PHOTOS. Steve McCurry, incarnation romantique du photographe globe-trotter

Avec Jonathan Littell, qui signe Wrong Elements (voir le Moustique du 29 mars 2017), Steve McCurry incarne l’intérêt du public pour le film et la photo documentaire. Malgré une récente polémique, le reporter américain n’a rien perdu de son aura. La preuve par les visiteurs qui font le succès de l’expo qui lui est consacrée à Bruxelles et qui se termine ce dimanche 20 août. 
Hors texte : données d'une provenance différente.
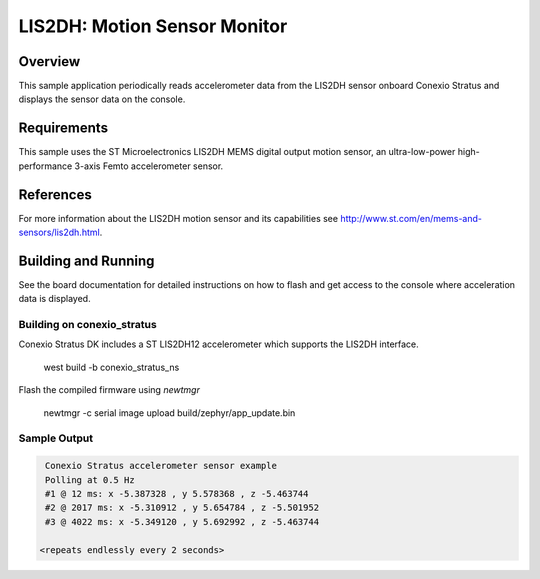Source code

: .. _lis2dh:

LIS2DH: Motion Sensor Monitor
#############################

Overview
********

This sample application periodically reads accelerometer data from the
LIS2DH sensor onboard Conexio Stratus and displays the sensor data on the console.

Requirements
************

This sample uses the ST Microelectronics LIS2DH MEMS digital output motion sensor, an 
ultra-low-power high-performance 3-axis Femto accelerometer sensor.


References
**********

For more information about the LIS2DH motion sensor and its capabilities see
http://www.st.com/en/mems-and-sensors/lis2dh.html.

Building and Running
********************

See the board documentation for detailed instructions on how to flash
and get access to the console where acceleration data is displayed.

Building on conexio_stratus
===========================

Conexio Stratus DK includes a ST LIS2DH12 accelerometer which
supports the LIS2DH interface.

   west build -b conexio_stratus_ns

Flash the compiled firmware using `newtmgr`

   newtmgr -c serial image upload build/zephyr/app_update.bin

Sample Output
=============

.. code-block:: console
    
    Conexio Stratus accelerometer sensor example
    Polling at 0.5 Hz
    #1 @ 12 ms: x -5.387328 , y 5.578368 , z -5.463744
    #2 @ 2017 ms: x -5.310912 , y 5.654784 , z -5.501952
    #3 @ 4022 ms: x -5.349120 , y 5.692992 , z -5.463744

   <repeats endlessly every 2 seconds>

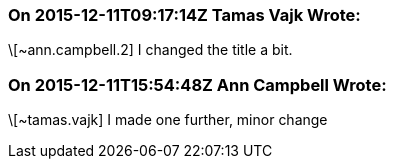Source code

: === On 2015-12-11T09:17:14Z Tamas Vajk Wrote:
\[~ann.campbell.2] I changed the title a bit.

=== On 2015-12-11T15:54:48Z Ann Campbell Wrote:
\[~tamas.vajk] I made one further, minor change

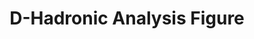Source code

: #+STARTUP: hidestars 
#+LINK_HOME: http://www.lepp.cornell.edu/~xs32/
#+LINK_UP: ../../
#+STYLE: <link rel="stylesheet" type="text/css" href="../../web/main.css" />
#+STYLE: <link rel="shortcut icon" href="../../web/cleo.ico"/>
#+TITLE: D-Hadronic Analysis Figure
#+INFOJS_OPT: view:info path:web/org-info.js tdepth:1 ftoc:t 
#+OPTIONS: author:nil creator:nil num:nil toc:nil todo:nil H:4 



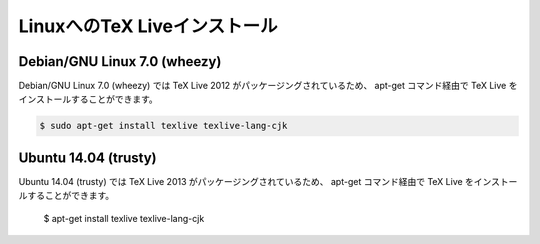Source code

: ========================================
LinuxへのTeX Liveインストール
========================================


Debian/GNU Linux 7.0 (wheezy)
==============================

Debian/GNU Linux 7.0 (wheezy) では TeX Live 2012 がパッケージングされているため、
apt-get コマンド経由で TeX Live をインストールすることができます。

.. code-block:: bash

   $ sudo apt-get install texlive texlive-lang-cjk

Ubuntu 14.04 (trusty)
======================

Ubuntu 14.04 (trusty) では TeX Live 2013 がパッケージングされているため、
apt-get コマンド経由で TeX Live をインストールすることができます。

   $ apt-get install texlive texlive-lang-cjk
Réfugiée au Pakistan en 1984, la jeune Afghane Sharbat Gula a fait le tour du monde. ©Steve McCurry

Faut-il encore aimer les photos de Steve McCurry lorsqu’on sait qu’elles ont été retouchées ? Oui, si l’on en croit la foule présente à la rétrospective qui lui est consacrée à la Bourse de Bruxelles. Sévèrement critiqué par l’association américaine des photographes de presse pour avoir joué avec les limites de l’éthique, McCurry a vu son statut modifié aux yeux de la profession – il est passé de photojournaliste à conteur – sans que cela change grand-chose dans la perception de son travail par le grand public. Comme Yann Arthus-Bertrand, il reste un photographe loué pour ses images à l’esthétique accrocheuse et consensuelle. Ce n’est pas la première fois qu’un reporter a affaire au tribunal de la vérité… Robert Capa, cofondateur de l’agence Magnum à laquelle appartient Steve McCurry depuis 1986, est lui-même accusé d’avoir inventé la légende entourant les onze photos – intouchables – du débarquement sur les plages de Normandie en juin 1944 et considérées comme les premiers témoignages de l’événement.  

La méthode Mc Curry

Cette mise au point sur la méthode McCurry – retouches sur certaines images, pas toutes – n’a empêché ni les hommages, ni les expositions de se multiplier aux quatre coins du monde. Ni son image la plus célèbre – celle de la jeune Afghane Sharbat Gula dont le visage et les yeux ont été retouchés – de postuler au titre de Joconde moderne. L’afflux des visiteurs devant ce portrait à l’expo de Bruxelles le prouve… Avouons-le, face à la beauté souvent enivrante des images (il y en a 200), on oublie la polémique et on se laisse happer par la force d’évocation des tableaux composés par le photographe. Le premier reportage qui a valu à McCurry d’exploser sur la scène internationale – avec les moudjahidin en Afghanistan avant l’invasion soviétique en 1979 – est d’ailleurs rythmé par une série de portraits et de scènes où les personnages prennent la pose. Cela n’enlève rien à la puissance ironique reflétant la réalité des combattants.  

Amoureux de paysages exotiques

À 67 ans, Steve McCurry, né à Philadelphie, est l’incarnation romantique du photographe globe-trotter, amoureux de paysages exotiques et casse-cou porté par le goût du danger. Il a couvert la guerre en Afghanistan, la guerre Iran-Irak, la guerre civile au Liban, la guerre du Golfe, mais aussi l’effondrement des tours du World Trade Center. De ces missions, il ramène des images qui modifient la grammaire du reportage de guerre par un jeu volontaire avec le graphisme, les couleurs et l’émotion, traitant de l’influence de la violence sur les hommes et de leur capacité de résistance. Le fil rouge de l’expo se trouve dans le regard des modèles – souvent immense, interrogateur ou empli de douceur. Hommes, femmes, enfants disent avec les yeux l’espoir d’un monde souvent attaqué et brutalisé. Des visages qui nous emmènent aussi en Chine, au Japon, en Inde, à Cuba où Steve McCurry saisit des instants de vie, si loin de nous, mais si proches par l’humanité qui nous y relie.